(Quelleinträge)

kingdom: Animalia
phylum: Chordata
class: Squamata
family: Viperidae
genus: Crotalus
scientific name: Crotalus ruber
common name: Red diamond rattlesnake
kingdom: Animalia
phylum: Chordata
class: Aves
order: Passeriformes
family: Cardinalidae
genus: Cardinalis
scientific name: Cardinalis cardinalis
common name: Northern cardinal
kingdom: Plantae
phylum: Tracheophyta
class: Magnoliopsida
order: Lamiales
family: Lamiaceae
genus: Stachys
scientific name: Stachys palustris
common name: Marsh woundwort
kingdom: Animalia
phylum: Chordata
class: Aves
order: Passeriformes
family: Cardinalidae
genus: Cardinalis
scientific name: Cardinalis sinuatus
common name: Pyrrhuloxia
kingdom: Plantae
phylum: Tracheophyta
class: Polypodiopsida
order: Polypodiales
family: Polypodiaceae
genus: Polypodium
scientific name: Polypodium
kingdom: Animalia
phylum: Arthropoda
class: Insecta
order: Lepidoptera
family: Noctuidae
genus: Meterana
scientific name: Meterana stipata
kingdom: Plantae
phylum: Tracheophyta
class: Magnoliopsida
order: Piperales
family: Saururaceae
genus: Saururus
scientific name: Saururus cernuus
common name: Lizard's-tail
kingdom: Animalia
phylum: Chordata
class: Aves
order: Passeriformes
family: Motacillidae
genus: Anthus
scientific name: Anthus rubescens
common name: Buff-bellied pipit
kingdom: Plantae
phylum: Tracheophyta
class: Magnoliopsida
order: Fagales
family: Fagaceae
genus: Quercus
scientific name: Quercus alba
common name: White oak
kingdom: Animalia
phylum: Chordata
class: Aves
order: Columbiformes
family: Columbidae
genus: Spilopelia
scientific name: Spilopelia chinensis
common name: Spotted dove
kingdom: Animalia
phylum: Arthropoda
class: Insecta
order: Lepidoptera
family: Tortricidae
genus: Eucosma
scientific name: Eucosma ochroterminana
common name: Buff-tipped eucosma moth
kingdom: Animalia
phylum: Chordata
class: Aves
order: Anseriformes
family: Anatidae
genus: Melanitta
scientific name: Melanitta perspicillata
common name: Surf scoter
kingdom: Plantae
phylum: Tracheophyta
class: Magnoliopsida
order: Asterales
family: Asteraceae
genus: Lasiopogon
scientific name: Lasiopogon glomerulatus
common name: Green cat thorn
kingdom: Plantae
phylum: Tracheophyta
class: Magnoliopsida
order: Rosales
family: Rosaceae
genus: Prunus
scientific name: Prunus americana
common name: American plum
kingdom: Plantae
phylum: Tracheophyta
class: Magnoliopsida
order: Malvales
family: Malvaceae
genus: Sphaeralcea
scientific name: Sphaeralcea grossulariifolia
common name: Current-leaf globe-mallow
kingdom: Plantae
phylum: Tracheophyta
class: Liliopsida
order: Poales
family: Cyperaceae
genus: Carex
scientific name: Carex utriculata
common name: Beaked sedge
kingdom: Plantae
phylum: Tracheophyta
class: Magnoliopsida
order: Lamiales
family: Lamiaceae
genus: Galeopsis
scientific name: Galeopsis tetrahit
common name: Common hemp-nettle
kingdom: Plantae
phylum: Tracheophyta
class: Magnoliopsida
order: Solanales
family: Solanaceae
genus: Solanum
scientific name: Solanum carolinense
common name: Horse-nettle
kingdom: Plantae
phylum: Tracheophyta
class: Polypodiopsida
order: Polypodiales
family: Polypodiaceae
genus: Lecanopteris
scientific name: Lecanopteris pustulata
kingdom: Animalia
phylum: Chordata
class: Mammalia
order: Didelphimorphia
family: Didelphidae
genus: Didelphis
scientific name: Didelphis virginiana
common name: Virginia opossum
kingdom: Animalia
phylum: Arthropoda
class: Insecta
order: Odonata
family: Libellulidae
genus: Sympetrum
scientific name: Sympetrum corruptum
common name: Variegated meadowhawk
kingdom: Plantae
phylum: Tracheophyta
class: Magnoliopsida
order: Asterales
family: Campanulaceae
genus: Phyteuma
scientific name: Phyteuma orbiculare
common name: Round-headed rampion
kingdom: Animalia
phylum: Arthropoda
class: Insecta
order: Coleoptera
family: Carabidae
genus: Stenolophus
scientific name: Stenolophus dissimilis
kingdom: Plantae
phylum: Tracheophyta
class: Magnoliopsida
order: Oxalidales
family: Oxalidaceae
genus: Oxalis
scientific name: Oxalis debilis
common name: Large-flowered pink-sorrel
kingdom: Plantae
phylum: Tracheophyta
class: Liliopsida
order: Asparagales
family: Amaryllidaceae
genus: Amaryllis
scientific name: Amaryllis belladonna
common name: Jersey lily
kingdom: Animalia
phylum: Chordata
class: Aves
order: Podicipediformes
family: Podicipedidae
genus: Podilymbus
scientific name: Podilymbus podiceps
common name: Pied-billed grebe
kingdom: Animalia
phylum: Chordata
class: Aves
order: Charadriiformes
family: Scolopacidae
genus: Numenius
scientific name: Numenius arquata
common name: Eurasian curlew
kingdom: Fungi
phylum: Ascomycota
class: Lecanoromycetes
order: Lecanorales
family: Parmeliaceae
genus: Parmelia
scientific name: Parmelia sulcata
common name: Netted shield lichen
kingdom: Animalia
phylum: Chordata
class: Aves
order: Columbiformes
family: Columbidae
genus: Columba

• **Zu erledigen**: Ändere die Einträge so, dass überall „common name“ durch „vernacular name“ ersetzt ist, und lass alles andere unverändert.

• **Ergebnis**:
kingdom: Animalia
phylum: Chordata
class: Squamata
family: Viperidae
genus: Crotalus
scientific name: Crotalus ruber
vernacular name: Red diamond rattlesnake
kingdom: Animalia
phylum: Chordata
class: Aves
order: Passeriformes
family: Cardinalidae
genus: Cardinalis
scientific name: Cardinalis cardinalis
vernacular name: Northern cardinal
kingdom: Plantae
phylum: Tracheophyta
class: Magnoliopsida
order: Lamiales
family: Lamiaceae
genus: Stachys
scientific name: Stachys palustris
vernacular name: Marsh woundwort
kingdom: Animalia
phylum: Chordata
class: Aves
order: Passeriformes
family: Cardinalidae
genus: Cardinalis
scientific name: Cardinalis sinuatus
vernacular name: Pyrrhuloxia
kingdom: Plantae
phylum: Tracheophyta
class: Polypodiopsida
order: Polypodiales
family: Polypodiaceae
genus: Polypodium
scientific name: Polypodium
kingdom: Animalia
phylum: Arthropoda
class: Insecta
order: Lepidoptera
family: Noctuidae
genus: Meterana
scientific name: Meterana stipata
kingdom: Plantae
phylum: Tracheophyta
class: Magnoliopsida
order: Piperales
family: Saururaceae
genus: Saururus
scientific name: Saururus cernuus
vernacular name: Lizard's-tail
kingdom: Animalia
phylum: Chordata
class: Aves
order: Passeriformes
family: Motacillidae
genus: Anthus
scientific name: Anthus rubescens
vernacular name: Buff-bellied pipit
kingdom: Plantae
phylum: Tracheophyta
class: Magnoliopsida
order: Fagales
family: Fagaceae
genus: Quercus
scientific name: Quercus alba
vernacular name: White oak
kingdom: Animalia
phylum: Chordata
class: Aves
order: Columbiformes
family: Columbidae
genus: Spilopelia
scientific name: Spilopelia chinensis
vernacular name: Spotted dove
kingdom: Animalia
phylum: Arthropoda
class: Insecta
order: Lepidoptera
family: Tortricidae
genus: Eucosma
scientific name: Eucosma ochroterminana
vernacular name: Buff-tipped eucosma moth
kingdom: Animalia
phylum: Chordata
class: Aves
order: Anseriformes
family: Anatidae
genus: Melanitta
scientific name: Melanitta perspicillata
vernacular name: Surf scoter
kingdom: Plantae
phylum: Tracheophyta
class: Magnoliopsida
order: Asterales
family: Asteraceae
genus: Lasiopogon
scientific name: Lasiopogon glomerulatus
vernacular name: Green cat thorn
kingdom: Plantae
phylum: Tracheophyta
class: Magnoliopsida
order: Rosales
family: Rosaceae
genus: Prunus
scientific name: Prunus americana
vernacular name: American plum
kingdom: Plantae
phylum: Tracheophyta
class: Magnoliopsida
order: Malvales
family: Malvaceae
genus: Sphaeralcea
scientific name: Sphaeralcea grossulariifolia
vernacular name: Current-leaf globe-mallow
kingdom: Plantae
phylum: Tracheophyta
class: Liliopsida
order: Poales
family: Cyperaceae
genus: Carex
scientific name: Carex utriculata
vernacular name: Beaked sedge
kingdom: Plantae
phylum: Tracheophyta
class: Magnoliopsida
order: Lamiales
family: Lamiaceae
genus: Galeopsis
scientific name: Galeopsis tetrahit
vernacular name: Common hemp-nettle
kingdom: Plantae
phylum: Tracheophyta
class: Magnoliopsida
order: Solanales
family: Solanaceae
genus: Solanum
scientific name: Solanum carolinense
vernacular name: Horse-nettle
kingdom: Plantae
phylum: Tracheophyta
class: Polypodiopsida
order: Polypodiales
family: Polypodiaceae
genus: Lecanopteris
scientific name: Lecanopteris pustulata
kingdom: Animalia
phylum: Chordata
class: Mammalia
order: Didelphimorphia
family: Didelphidae
genus: Didelphis
scientific name: Didelphis virginiana
vernacular name: Virginia opossum
kingdom: Animalia
phylum: Arthropoda
class: Insecta
order: Odonata
family: Libellulidae
genus: Sympetrum
scientific name: Sympetrum corruptum
vernacular name: Variegated meadowhawk
kingdom: Plantae
phylum: Tracheophyta
class: Magnoliopsida
order: Asterales
family: Campanulaceae
genus: Phyteuma
scientific name: Phyteuma orbiculare
vernacular name: Round-headed rampion
kingdom: Animalia
phylum: Arthropoda
class: Insecta
order: Coleoptera
family: Carabidae
genus: Stenolophus
scientific name: Stenolophus dissimilis
kingdom: Plantae
phylum: Tracheophyta
class: Magnoliopsida
order: Oxalidales
family: Oxalidaceae
genus: Oxalis
scientific name: Oxalis debilis
vernacular name: Large-flowered pink-sorrel
kingdom: Plantae
phylum: Tracheophyta
class: Liliopsida
order: Asparagales
family: Amaryllidaceae
genus: Amaryllis
scientific name: Amaryllis belladonna
vernacular name: Jersey lily
kingdom: Animalia
phylum: Chordata
class: Aves
order: Podicipediformes
family: Podicipedidae
genus: Podilymbus
scientific name: Podilymbus podiceps
vernacular name: Pied-billed grebe
kingdom: Animalia
phylum: Chordata
class: Aves
order: Charadriiformes
family: Scolopacidae
genus: Numenius
scientific name: Numenius arquata
vernacular name: Eurasian curlew
kingdom: Fungi
phylum: Ascomycota
class: Lecanoromycetes
order: Lecanorales
family: Parmeliaceae
genus: Parmelia
scientific name: Parmelia sulcata
vernacular name: Netted shield lichen
kingdom: Animalia
phylum: Chordata
class: Aves
order: Columbiformes
family: Columbidae
genus: Columba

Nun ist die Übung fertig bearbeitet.